Mauro Campus, L’Italia, gli Stati Uniti e il piano Marshall, Roma-Bari, Laterza, 2008.
Due to the protracted conditions of uncertainty caused by the effects of Covid-19, the course will take place in e-learning mode using both synchronous and asynchronous teaching tools.
In the first part of the course (about 50% of the total hours), the activities will include: (i) live streaming lessons, created using the platforms licensed for use by the University (Teams and Zoom); (ii) prerecorded lessons, the link to which will be made available on the Elly website; (iii) any other materials and in-depth activities.
The second part (about 50% of the total hours) will instead be dedicated to the presentation of the students' works, organized in small groups, elaborated on the basis of bibliographic and documentary indications agreed with the teacher. Presentations will take place online, using the platforms licensed for use by the University (Teams and Zoom).

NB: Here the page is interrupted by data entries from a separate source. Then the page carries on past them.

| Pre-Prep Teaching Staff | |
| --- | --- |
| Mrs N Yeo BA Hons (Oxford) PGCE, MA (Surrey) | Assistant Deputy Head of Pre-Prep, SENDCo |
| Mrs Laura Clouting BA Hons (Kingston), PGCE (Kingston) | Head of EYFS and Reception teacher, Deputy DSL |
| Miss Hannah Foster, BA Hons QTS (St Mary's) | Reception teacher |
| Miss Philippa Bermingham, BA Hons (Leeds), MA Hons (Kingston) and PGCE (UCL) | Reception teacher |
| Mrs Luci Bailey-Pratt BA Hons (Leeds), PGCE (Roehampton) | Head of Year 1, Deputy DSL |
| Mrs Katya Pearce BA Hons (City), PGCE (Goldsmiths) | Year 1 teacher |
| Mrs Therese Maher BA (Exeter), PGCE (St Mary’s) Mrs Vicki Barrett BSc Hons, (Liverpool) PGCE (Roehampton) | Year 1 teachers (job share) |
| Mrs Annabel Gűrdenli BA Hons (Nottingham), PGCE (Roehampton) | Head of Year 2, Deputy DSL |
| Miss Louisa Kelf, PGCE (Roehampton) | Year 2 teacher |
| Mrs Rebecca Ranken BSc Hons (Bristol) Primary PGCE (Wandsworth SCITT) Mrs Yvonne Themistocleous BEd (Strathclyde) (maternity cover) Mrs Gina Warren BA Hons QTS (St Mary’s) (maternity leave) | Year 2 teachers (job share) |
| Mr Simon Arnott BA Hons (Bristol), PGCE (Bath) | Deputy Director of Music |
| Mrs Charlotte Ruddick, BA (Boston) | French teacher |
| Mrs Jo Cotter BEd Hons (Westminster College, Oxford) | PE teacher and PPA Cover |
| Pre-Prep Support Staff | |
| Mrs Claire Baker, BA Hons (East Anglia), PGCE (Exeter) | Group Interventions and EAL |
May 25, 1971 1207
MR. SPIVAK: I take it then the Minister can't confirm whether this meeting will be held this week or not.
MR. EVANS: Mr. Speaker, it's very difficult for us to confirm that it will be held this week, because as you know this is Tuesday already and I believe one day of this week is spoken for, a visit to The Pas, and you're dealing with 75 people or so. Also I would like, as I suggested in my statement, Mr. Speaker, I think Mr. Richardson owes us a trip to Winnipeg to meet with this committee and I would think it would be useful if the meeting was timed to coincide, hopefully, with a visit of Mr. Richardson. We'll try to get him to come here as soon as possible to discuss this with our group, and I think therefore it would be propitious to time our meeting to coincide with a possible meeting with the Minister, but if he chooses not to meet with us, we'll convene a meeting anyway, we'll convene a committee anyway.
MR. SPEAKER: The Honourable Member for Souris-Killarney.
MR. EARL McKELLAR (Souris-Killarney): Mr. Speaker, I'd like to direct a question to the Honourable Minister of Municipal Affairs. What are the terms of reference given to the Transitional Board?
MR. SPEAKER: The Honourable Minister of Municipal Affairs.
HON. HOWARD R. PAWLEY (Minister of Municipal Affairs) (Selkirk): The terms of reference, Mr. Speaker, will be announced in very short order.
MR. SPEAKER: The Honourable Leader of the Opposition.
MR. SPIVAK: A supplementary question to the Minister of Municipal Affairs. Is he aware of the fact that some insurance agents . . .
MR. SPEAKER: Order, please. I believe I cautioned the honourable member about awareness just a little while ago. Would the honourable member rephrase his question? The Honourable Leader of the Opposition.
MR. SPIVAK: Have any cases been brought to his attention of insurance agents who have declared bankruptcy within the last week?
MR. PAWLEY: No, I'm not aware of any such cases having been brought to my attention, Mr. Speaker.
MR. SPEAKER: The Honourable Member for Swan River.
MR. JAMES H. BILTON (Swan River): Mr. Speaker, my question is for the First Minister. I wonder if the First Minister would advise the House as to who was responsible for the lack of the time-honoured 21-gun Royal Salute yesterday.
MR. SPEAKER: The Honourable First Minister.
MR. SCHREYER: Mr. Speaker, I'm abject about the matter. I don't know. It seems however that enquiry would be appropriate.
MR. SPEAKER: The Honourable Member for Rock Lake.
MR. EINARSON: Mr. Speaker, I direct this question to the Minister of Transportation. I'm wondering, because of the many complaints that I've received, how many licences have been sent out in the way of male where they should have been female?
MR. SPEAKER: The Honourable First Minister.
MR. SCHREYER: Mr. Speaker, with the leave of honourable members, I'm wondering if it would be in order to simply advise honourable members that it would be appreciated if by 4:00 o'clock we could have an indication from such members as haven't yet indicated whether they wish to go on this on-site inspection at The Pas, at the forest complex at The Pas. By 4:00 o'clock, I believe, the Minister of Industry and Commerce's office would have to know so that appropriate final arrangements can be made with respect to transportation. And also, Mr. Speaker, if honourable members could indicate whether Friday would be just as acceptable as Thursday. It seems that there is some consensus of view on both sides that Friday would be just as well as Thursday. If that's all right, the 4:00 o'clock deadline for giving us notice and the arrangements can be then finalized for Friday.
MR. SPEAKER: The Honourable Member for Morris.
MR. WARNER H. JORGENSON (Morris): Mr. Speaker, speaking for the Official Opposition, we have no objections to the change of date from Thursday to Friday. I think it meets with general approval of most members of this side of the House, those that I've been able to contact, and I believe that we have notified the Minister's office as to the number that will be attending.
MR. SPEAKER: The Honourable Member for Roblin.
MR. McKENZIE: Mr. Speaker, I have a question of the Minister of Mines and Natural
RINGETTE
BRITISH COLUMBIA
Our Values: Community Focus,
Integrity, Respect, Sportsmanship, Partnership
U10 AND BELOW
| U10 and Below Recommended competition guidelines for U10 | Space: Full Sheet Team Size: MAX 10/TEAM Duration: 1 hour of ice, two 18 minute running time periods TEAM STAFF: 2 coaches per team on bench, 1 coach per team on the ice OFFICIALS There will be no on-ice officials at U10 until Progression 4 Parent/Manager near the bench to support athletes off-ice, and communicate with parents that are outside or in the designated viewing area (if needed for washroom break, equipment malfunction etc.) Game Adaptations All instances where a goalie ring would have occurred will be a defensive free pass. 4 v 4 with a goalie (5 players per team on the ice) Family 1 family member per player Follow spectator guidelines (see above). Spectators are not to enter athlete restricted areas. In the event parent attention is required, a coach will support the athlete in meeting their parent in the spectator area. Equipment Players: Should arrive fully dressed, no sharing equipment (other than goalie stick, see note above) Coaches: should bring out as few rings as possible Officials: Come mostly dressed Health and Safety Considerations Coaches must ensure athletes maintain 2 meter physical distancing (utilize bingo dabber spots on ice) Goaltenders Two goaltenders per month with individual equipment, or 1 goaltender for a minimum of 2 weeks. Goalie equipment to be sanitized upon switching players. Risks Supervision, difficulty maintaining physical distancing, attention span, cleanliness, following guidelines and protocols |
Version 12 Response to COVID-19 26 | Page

After the first part of the course there will be an intermediate test, which will take place online in oral form
The final grade, calculated in 30 points, will be the sum of the marks of the two parts of the exam which are worth 15 points each
All the didactic materials used will be available on the Elly portal.
Assessment methods and criteria
There are two ways to pass the exam:
(1) Intermediate verification test + Online presentation
Intermediate verification test:
Knowledge and understanding will be assessed through an interview.
This part of the exam will have a value of 50%.
Classroom presentations will be assessed on the quality of the following elements:
a) originality and innovativeness of the work (ability to develop the proposed theme in an original way with respect to the literature and documentation used).
b) clarity and communicative effectiveness of the slides (style, language).
c) quality and clarity of the abstract (in presenting the objectives, the sources used, the results obtained).
d) consistency between the sources used, the analysis and the proposed summary.
e) coherence between research questions and proposed analysis (example: if we intend to study the quality of the leather of the shoes worn, we cannot then analyze the cotton of the shirt). This part of the exam will have a value of 50%.
(2) Single oral exam
At the end of the course there will be an on-line oral exam
The answers will be evaluated in the light of the ability to express independent judgment, critical learning ability and to make transversal connections between different topics.
The ability to communicate will be assessed by verifying the adequacy and effectiveness of the language used; the willingness to clarify the meaning of the terms and concepts used will also be ascertained.
The above procedures for passing the exam are valid for all the appeals of the winter session of the academic year 2020-2021. If the health conditions make it possible, starting with the spring exams, we will return to the examination methods in presence, with operational procedures that will be promptly communicated to the students.